* _What is being asked_:
List every challenge that the Kanban advice text below identifies in the situation it describes.

Given the way you have described your situation, I would say you have the following challenges -
- Too much demand (work) on your teams, across multiple products/ projects
- Constrained capacity to deliver. Your teams have not only planned product features to deliver but also a lot of unplanned work that comes up on a regular basis
- Unrealistic/ optimistic Sprint planning leading to Spring scope not being delivered
- Too many dependencies between teams and due to other possible external factors
- All of the above leading to dissatisfied customers/ management and poor team morale
In this situation, it seems to me that the Kanban Method will really be very helpful to implement. Here are the following ways you can use it to streamline your flow across the entire system, set expectations with customers/ management and help teams deliver based on their natural cadence. Over a period of time, Kanban will help you identify and eliminate bottlenecks and improve throughput, thereby helping your teams deliver more product features.
An important aspect of implementing Kanban is to implement it in the Upstream processes of product/ portfolio backlog management and ensuring that the right features/ stories are prioritized at the right time and scheduled on a regular cadence.

* _Provided information_:

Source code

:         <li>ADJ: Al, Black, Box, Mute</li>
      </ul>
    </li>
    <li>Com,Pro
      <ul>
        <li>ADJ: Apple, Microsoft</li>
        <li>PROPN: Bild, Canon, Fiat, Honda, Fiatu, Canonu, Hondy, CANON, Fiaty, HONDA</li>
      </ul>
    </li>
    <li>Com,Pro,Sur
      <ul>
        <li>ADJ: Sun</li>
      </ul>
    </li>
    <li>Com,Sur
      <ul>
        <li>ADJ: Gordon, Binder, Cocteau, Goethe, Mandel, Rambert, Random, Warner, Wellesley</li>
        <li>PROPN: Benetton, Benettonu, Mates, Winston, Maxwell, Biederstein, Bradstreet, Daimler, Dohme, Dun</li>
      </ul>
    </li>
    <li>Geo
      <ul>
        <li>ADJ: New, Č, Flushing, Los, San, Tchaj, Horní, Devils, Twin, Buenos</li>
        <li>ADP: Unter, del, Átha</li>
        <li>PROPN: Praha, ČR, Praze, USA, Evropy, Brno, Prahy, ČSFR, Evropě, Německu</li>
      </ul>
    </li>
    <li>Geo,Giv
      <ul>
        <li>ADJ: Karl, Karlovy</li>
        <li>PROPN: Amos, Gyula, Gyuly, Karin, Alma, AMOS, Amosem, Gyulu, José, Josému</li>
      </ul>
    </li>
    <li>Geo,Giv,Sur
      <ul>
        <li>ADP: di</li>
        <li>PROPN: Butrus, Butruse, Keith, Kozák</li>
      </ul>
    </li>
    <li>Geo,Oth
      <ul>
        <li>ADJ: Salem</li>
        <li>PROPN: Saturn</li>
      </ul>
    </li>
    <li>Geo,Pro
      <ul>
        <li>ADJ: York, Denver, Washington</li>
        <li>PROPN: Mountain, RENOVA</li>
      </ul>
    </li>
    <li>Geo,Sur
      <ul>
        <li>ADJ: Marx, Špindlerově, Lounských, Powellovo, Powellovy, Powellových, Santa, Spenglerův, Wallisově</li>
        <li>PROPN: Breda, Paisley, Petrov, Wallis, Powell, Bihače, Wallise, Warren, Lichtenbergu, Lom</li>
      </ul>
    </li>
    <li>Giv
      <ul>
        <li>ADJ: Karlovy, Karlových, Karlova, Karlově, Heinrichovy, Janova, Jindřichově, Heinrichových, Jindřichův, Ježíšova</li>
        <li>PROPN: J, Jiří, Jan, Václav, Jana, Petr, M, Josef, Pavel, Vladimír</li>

* _Result_:
- Too much demand (work) on the teams across multiple products or projects
- Constrained capacity to deliver, since the teams face both planned product features and a lot of regularly arising unplanned work
- Unrealistic or optimistic Sprint planning, which leaves Sprint scope undelivered
- Too many dependencies between teams, along with other possible external factors
- Dissatisfied customers and management, and poor team morale, resulting from all of the above